Half of the affected employees will be let go as of Sept. 18 while the other half will be laid off Sept. 25, according to a Worker Adjustment and Retraining Notification (WARN) filing in California. All the workers were notified of the layoffs on July 20.

Belmont, California-based RingCentral specializes in collaboration, video conferencing and phone services to businesses. The channel-first company partners with more than 10,000 solution providers globally, the company told CRN in 2020.

In Q2 2022, which ended on June 30, RingCentral posted revenue $487 million, up 28 percent compared to Q2 2021’s figure. Subscriptions revenue increased 32 percent year over year to $463 million, and mid-market and enterprise annual recurring revenue climbed 38 percent year over year to $1.2 billion. The company’s numbers for the most recent fiscal quarter beat Wall Street’s expectations.

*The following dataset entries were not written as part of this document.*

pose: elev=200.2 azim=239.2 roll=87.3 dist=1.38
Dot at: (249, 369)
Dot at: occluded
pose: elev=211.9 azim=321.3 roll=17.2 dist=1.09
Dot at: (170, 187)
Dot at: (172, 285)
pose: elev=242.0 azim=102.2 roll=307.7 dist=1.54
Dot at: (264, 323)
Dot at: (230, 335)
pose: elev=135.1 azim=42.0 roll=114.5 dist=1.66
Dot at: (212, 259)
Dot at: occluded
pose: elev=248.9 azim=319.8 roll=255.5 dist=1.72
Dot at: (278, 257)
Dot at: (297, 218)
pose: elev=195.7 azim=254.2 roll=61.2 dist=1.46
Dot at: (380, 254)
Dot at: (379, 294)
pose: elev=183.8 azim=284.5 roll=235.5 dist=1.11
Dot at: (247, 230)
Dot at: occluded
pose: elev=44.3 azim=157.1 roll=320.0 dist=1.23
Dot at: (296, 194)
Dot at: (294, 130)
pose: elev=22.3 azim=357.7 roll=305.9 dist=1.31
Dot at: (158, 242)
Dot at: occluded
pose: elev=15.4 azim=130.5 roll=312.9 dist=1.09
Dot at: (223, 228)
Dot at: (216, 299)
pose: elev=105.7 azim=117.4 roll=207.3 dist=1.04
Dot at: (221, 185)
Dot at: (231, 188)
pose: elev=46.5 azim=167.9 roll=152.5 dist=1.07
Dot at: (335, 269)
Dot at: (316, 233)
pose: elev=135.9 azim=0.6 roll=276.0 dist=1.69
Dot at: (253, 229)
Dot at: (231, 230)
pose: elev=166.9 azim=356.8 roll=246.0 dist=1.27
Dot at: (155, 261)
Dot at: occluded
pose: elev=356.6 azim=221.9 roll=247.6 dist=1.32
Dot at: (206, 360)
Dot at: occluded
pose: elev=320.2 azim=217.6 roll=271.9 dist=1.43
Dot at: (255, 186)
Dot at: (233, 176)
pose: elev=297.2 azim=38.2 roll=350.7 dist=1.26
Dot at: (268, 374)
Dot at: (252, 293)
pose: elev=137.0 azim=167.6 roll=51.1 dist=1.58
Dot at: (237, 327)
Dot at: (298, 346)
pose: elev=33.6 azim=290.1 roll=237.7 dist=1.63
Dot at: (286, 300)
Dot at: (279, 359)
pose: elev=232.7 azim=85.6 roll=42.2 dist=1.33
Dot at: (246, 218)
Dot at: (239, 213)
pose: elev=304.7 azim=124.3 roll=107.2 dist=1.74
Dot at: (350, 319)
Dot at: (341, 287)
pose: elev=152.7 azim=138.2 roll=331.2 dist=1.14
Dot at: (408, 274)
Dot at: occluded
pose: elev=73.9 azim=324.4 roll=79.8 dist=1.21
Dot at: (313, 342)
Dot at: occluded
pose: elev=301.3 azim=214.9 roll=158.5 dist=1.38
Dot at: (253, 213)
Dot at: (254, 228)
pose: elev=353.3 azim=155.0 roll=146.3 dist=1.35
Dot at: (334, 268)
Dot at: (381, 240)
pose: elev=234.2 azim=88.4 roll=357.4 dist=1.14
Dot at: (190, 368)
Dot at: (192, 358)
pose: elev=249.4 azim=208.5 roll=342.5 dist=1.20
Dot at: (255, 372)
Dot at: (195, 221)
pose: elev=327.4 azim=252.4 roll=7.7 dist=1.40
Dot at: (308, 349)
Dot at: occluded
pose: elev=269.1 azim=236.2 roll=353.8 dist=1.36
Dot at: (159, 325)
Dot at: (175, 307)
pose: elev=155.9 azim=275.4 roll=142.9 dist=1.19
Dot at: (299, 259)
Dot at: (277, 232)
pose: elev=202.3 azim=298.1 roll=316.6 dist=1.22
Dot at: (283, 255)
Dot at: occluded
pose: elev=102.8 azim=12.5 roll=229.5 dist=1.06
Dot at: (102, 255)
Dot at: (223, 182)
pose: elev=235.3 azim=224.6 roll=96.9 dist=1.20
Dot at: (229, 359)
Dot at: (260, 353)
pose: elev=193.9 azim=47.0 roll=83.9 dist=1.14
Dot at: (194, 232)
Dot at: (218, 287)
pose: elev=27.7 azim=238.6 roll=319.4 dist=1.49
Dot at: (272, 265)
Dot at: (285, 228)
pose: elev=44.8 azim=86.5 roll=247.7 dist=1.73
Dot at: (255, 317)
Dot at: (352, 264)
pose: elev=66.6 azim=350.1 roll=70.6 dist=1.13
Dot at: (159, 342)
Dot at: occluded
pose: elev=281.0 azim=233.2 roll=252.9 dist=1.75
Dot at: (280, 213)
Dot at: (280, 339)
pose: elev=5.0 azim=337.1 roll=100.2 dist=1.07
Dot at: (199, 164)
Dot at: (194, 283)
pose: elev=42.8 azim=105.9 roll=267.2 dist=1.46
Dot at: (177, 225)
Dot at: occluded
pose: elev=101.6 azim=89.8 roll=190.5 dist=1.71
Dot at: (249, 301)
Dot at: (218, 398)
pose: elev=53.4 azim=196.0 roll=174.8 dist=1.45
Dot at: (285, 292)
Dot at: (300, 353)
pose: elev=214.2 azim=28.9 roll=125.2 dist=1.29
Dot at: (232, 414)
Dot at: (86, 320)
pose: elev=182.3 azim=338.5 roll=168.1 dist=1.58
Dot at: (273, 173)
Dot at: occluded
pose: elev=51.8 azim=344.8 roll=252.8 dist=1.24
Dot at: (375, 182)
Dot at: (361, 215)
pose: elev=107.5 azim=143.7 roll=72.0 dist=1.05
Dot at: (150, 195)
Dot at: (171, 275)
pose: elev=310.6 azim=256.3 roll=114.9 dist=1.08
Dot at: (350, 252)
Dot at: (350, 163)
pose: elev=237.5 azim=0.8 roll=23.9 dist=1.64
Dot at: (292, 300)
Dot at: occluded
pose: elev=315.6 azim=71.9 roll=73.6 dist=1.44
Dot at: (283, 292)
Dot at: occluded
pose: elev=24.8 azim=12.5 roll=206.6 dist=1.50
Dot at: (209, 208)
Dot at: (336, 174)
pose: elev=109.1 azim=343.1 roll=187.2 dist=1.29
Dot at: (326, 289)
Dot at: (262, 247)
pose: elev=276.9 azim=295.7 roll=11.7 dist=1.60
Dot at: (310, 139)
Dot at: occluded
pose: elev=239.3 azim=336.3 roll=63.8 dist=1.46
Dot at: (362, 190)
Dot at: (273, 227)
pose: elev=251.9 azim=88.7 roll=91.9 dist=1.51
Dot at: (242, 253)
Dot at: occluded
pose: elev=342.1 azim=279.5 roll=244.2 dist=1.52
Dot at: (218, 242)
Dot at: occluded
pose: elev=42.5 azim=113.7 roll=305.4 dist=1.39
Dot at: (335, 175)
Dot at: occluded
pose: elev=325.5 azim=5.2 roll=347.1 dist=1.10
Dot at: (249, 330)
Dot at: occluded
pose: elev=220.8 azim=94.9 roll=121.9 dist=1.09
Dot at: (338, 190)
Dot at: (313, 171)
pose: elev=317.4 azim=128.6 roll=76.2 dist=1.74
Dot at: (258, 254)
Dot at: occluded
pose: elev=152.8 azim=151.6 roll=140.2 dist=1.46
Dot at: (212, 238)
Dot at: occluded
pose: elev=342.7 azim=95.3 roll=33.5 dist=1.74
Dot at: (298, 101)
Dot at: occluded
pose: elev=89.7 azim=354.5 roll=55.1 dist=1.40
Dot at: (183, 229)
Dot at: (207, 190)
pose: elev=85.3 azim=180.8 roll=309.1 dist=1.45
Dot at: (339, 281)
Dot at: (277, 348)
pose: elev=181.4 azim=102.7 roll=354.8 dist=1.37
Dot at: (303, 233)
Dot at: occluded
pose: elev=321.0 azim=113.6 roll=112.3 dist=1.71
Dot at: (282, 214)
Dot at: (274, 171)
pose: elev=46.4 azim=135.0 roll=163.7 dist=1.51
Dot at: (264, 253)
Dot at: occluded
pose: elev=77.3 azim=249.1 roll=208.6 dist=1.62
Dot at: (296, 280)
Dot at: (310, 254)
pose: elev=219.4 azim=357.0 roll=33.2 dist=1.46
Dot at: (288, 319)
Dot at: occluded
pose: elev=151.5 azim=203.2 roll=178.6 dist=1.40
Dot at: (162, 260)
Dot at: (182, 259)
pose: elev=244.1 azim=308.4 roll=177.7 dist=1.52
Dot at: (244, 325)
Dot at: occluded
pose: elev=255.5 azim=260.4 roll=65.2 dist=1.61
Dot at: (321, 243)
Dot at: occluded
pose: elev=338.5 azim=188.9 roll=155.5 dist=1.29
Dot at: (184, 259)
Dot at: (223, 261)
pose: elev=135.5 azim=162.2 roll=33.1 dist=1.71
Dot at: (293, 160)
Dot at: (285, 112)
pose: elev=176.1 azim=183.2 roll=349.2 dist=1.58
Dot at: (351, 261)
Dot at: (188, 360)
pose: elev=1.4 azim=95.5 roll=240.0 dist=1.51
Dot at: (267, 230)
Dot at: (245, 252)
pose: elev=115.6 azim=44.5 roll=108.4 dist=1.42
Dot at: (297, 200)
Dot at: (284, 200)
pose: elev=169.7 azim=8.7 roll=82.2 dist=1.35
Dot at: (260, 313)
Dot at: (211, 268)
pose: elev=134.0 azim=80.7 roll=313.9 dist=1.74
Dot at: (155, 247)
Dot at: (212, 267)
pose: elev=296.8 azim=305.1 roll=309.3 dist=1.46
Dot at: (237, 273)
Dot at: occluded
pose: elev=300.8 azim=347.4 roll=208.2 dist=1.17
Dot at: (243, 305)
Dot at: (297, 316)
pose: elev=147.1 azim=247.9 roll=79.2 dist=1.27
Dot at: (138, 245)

The company in 2020 revealed that it would be the power behind an Avaya offering that has since taken off in the collaboration space for Avaya: Avaya Cloud Office powered by RingCentral (ACO). ACO offers calling, messaging, video conferencing, file sharing and collaboration across any device or user location. The two companies in 2019 kicked off their partnership that had RingCentral purchase $125 million in Avaya stock for a 6 percent equity position in the company.

RingCentral in 2021 acquired certain Mitel technologies, including the company’s CloudLink technology, for $650 million. Via the terms of the deal, RingCentral became Mitel’s exclusive UCaaS partner.